L’engagement des Britanniques dans le Marché commun puis l’Union européenne sera toujours partiel. Ils disposent de conditions particulières sur plusieurs actions communautaires :

  • Ils ne sont pas adhérents à la monnaie unique européenne (euros) ;
  • Ils ne font pas partie de l’espace Schengen ;
  • Leur participation au budget communautaire n’est pas équitable pour les autres États membres avec l’introduction du rabais britannique, après les interventions acharnées d’épicière de Margaret Thatcher pendant cinq années (Je veux qu’on me rende mon argent ou dans sa langue à elle "I want my money back"). Ce qui a permis à l’Angleterre de réduire sa contribution au budget européen au détriment de pays comme la France.
  • Le Royaume-Uni est le seul membre à ne pas contribuer au budget à hauteur de ses revenus : sa part était de 9, 77 % en 2014 contre 14, 56 % pour la France qui possède une population équivalente.
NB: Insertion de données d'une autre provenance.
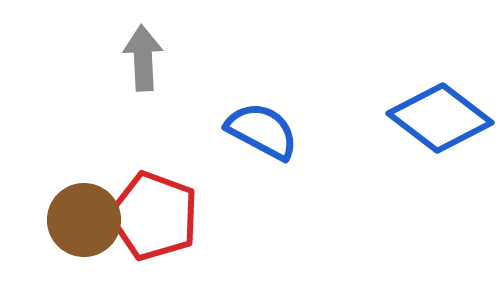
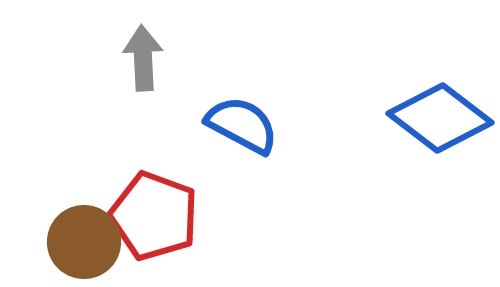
blue semicircle: moved 20 px left, 6 px up
brown circle: moved 22 px down
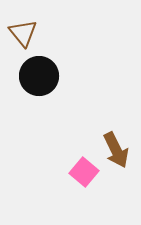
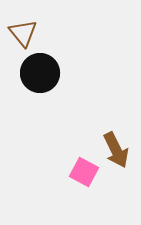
black circle: moved 1 px right, 3 px up
pink square: rotated 12 degrees counterclockwise
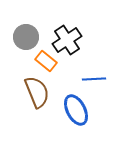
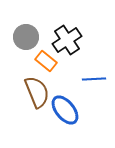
blue ellipse: moved 11 px left; rotated 12 degrees counterclockwise
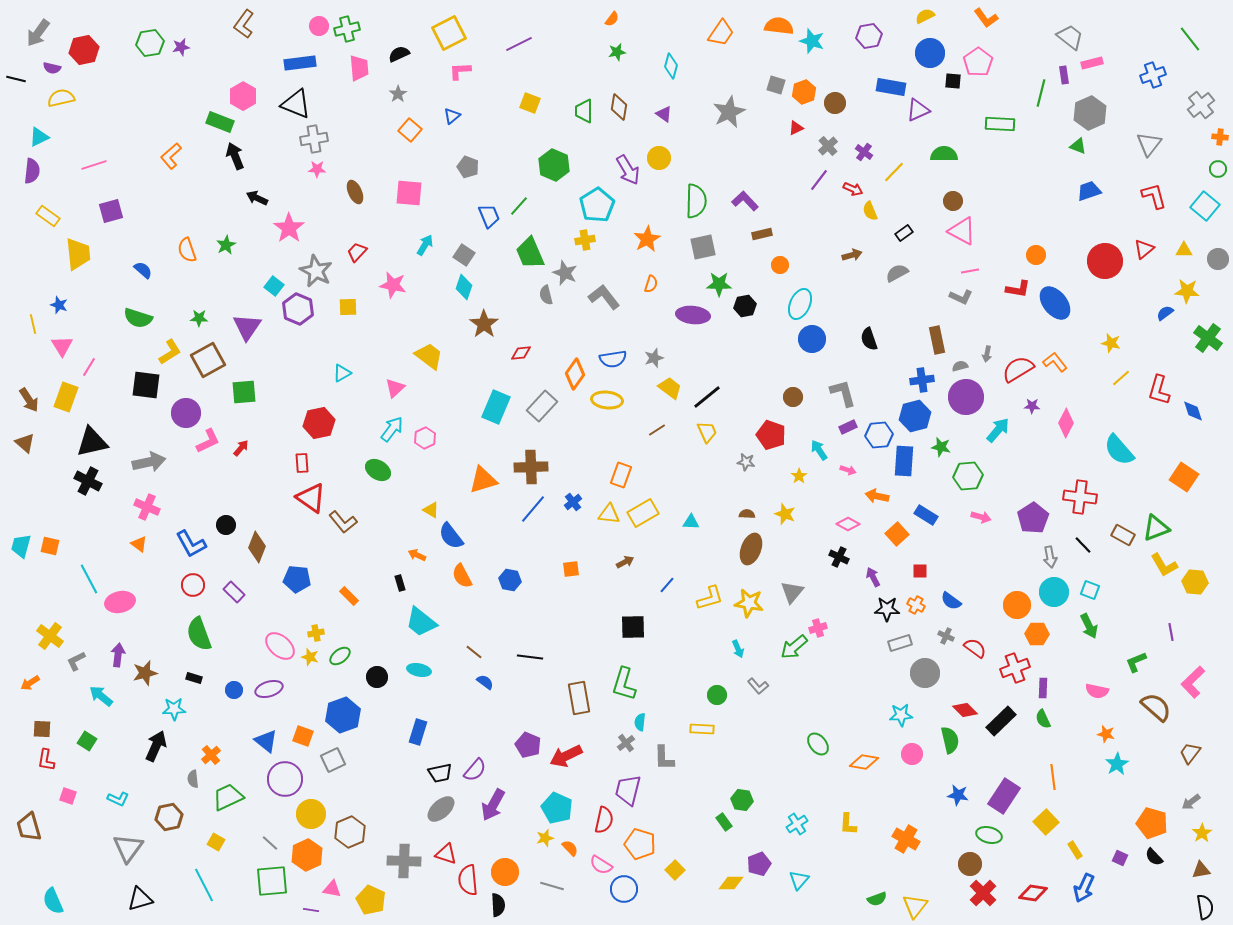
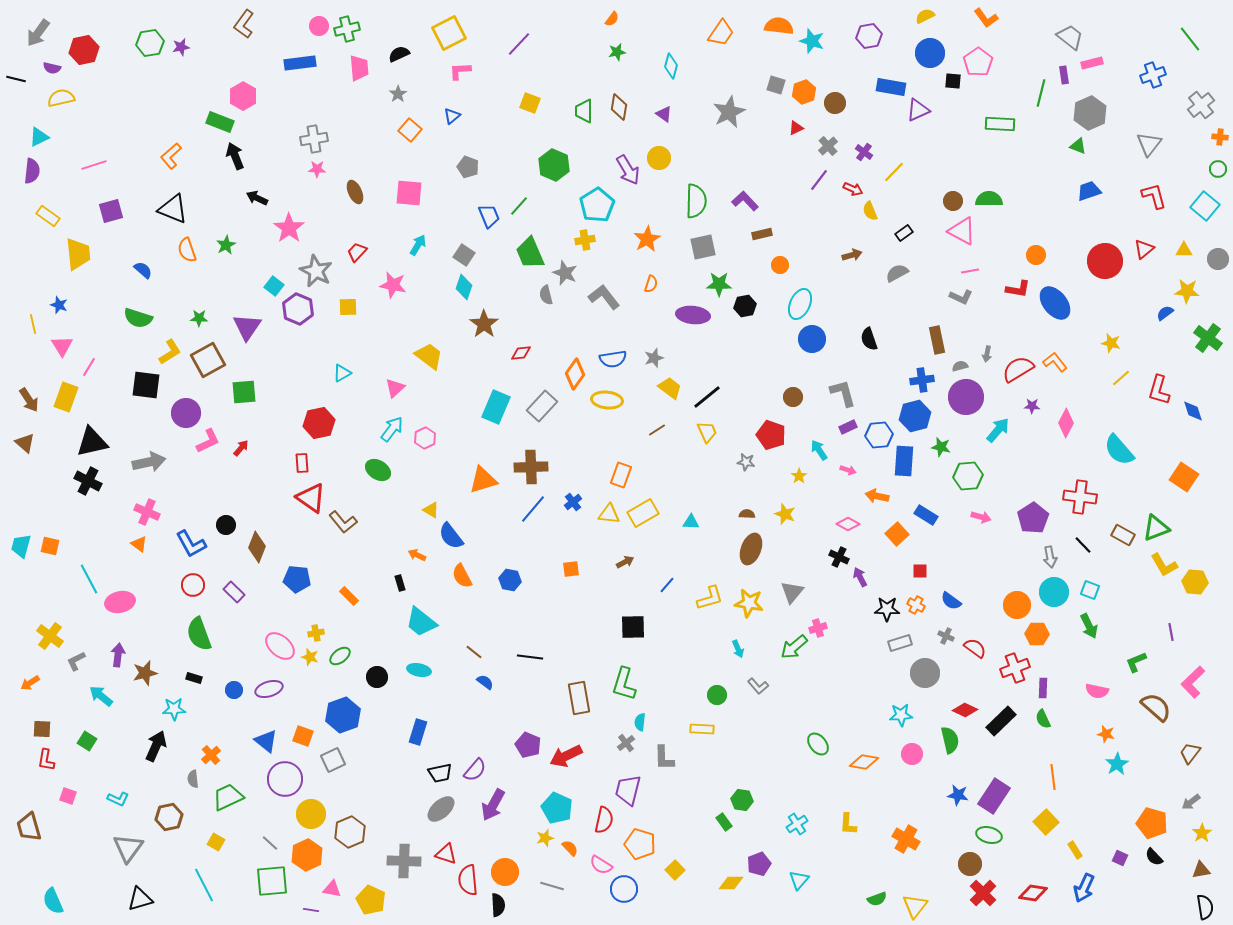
purple line at (519, 44): rotated 20 degrees counterclockwise
black triangle at (296, 104): moved 123 px left, 105 px down
green semicircle at (944, 154): moved 45 px right, 45 px down
cyan arrow at (425, 245): moved 7 px left
pink cross at (147, 507): moved 5 px down
purple arrow at (873, 577): moved 13 px left
red diamond at (965, 710): rotated 20 degrees counterclockwise
purple rectangle at (1004, 796): moved 10 px left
Elle a réussi à amoindrir, par ses coups de boutoir continuels, la Politique agricole commune (PAC) au point que cette dernière dans le budget européen a fondu de 66 % à son lancement en 1962 à 40 % en 2014 (**).

Économique

Je donne ici des extraits de l’article d'Yves Montenay, vice-président d’ALF, paru dans le n°59 de la revue Avenir de la langue française qui pose le problème avec le plus d’acuité.

"L’hégémonie de l’anglais à Bruxelles a des conséquences économiques que connaît peu le grand public.

Le rapport Grin a chiffré à des dizaines de milliards de dollars par an l’avantage pour le Royaume-Uni et ses entreprises. Sa conclusion mérite d’être intégralement citée :

  • Le Royaume-Uni gagne, à titre net, au minimum 10 milliards d’euros par année du fait de la domination actuelle de l’anglais.
  • Si l’on tient compte de l’effet multiplicateur de certaines composantes de cette somme ainsi que du rendement des fonds que les pays anglophones peuvent, du fait de la position privilégiée de leur langue, investir ailleurs, ce total est de 17 à 18 milliards d’euros par année.
  • Ce chiffre serait certainement plus élevé si l’hégémonie de cette langue venait à être renforcée par une priorité que lui concéderaient d’autres États, notamment dans le cadre de leurs politiques éducatives respectives ;
  • Ce chiffre ne tient pas compte de différents effets symboliques (comme l’avantage dont jouissent les locuteurs natifs de la langue hégémonique dans toute situation de négociation ou de conflit se déroulant dans leur langue) ; cependant, ces effets symboliques ont sans doute aussi des répercussions matérielles et financières". (***)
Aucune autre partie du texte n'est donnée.